:: Conjunto de dados

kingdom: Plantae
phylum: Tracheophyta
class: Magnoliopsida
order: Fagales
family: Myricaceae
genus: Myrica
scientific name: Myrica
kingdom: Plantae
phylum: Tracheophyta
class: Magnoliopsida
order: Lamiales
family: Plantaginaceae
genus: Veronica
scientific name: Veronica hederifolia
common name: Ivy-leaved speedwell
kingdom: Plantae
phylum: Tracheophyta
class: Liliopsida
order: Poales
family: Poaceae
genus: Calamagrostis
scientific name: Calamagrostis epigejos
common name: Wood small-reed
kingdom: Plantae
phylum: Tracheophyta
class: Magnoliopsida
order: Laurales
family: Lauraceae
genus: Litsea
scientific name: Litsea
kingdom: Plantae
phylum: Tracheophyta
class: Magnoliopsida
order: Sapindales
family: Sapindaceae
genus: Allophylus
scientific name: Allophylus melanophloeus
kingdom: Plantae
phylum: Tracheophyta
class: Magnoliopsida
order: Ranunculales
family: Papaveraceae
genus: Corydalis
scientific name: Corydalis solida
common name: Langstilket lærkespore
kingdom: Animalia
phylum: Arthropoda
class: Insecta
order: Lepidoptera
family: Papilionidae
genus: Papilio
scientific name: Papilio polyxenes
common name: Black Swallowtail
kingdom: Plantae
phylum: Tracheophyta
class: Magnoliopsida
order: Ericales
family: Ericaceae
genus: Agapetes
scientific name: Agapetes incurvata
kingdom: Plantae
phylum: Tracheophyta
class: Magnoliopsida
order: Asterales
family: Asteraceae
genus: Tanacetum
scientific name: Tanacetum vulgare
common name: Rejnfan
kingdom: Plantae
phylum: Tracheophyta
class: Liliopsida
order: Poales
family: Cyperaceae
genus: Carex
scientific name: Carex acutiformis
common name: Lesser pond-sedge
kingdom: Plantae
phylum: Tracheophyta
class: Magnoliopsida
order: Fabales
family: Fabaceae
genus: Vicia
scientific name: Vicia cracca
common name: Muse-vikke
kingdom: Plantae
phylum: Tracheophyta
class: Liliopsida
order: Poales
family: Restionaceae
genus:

::::

Tarefa
Extraia das linhas acima todas aquelas em que aparece a palavra "order".

Resultado
order: Fagales
order: Lamiales
order: Poales
order: Laurales
order: Sapindales
order: Ranunculales
order: Lepidoptera
order: Ericales
order: Asterales
order: Poales
order: Fabales
order: Poales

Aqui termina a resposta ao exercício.